What to produce: When you find the line that contains "TORCHY BLANE", restate it and all lines after it exactly, stopping at the end of the material.

Provided data:

------

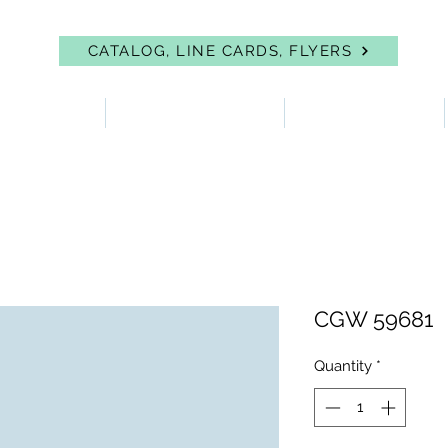
CATALOG, LINE CARDS, FLYERS
 PROTECTION
FIRST AID & EYEWASH
FACILITY SUPPLIES
CGW 59681
Quantity
*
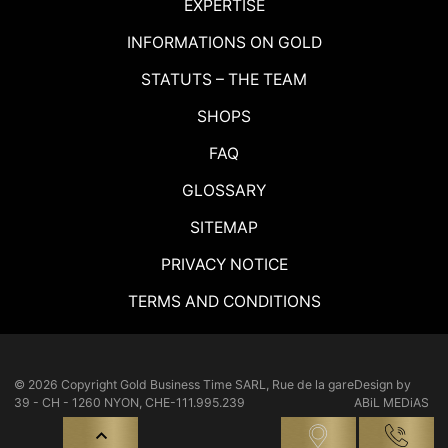
EXPERTISE
INFORMATIONS ON GOLD
STATUTS – THE TEAM
SHOPS
FAQ
GLOSSARY
SITEMAP
PRIVACY NOTICE
TERMS AND CONDITIONS
© 2026 Copyright
Gold Business Time SARL, Rue de la gare
Design by
39 - CH - 1260 NYON, CHE-111.995.239
ABiL MEDiAS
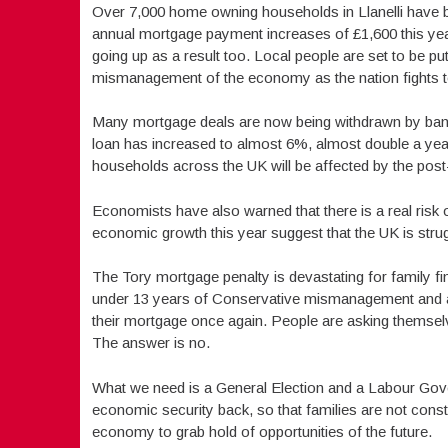
Over 7,000 home owning households in Llanelli have b
annual mortgage payment increases of £1,600 this year 
going up as a result too. Local people are set to be 
mismanagement of the economy as the nation fights t
Many mortgage deals are now being withdrawn by banks 
loan has increased to almost 6%, almost double a yea
households across the UK will be affected by the post
Economists have also warned that there is a real risk 
economic growth this year suggest that the UK is strugg
The Tory mortgage penalty is devastating for family f
under 13 years of Conservative mismanagement and a 
their mortgage once again. People are asking themselve
The answer is no.
What we need is a General Election and a Labour Gover
economic security back, so that families are not const
economy to grab hold of opportunities of the future.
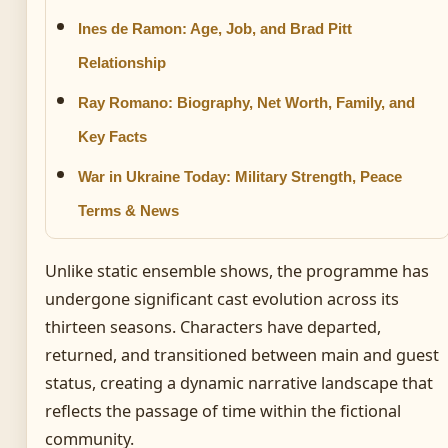
Ines de Ramon: Age, Job, and Brad Pitt
Relationship
Ray Romano: Biography, Net Worth, Family, and
Key Facts
War in Ukraine Today: Military Strength, Peace
Terms & News
Unlike static ensemble shows, the programme has
undergone significant cast evolution across its
thirteen seasons. Characters have departed,
returned, and transitioned between main and guest
status, creating a dynamic narrative landscape that
reflects the passage of time within the fictional
community.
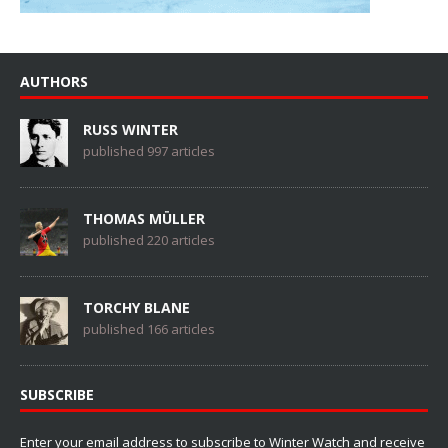
AUTHORS
RUSS WINTER
published 997 articles
THOMAS MÜLLER
published 220 articles
TORCHY BLANE
published 166 articles
SUBSCRIBE
Enter your email address to subscribe to Winter Watch and receive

------

The completed task:
TORCHY BLANE
published 166 articles
SUBSCRIBE
Enter your email address to subscribe to Winter Watch and receive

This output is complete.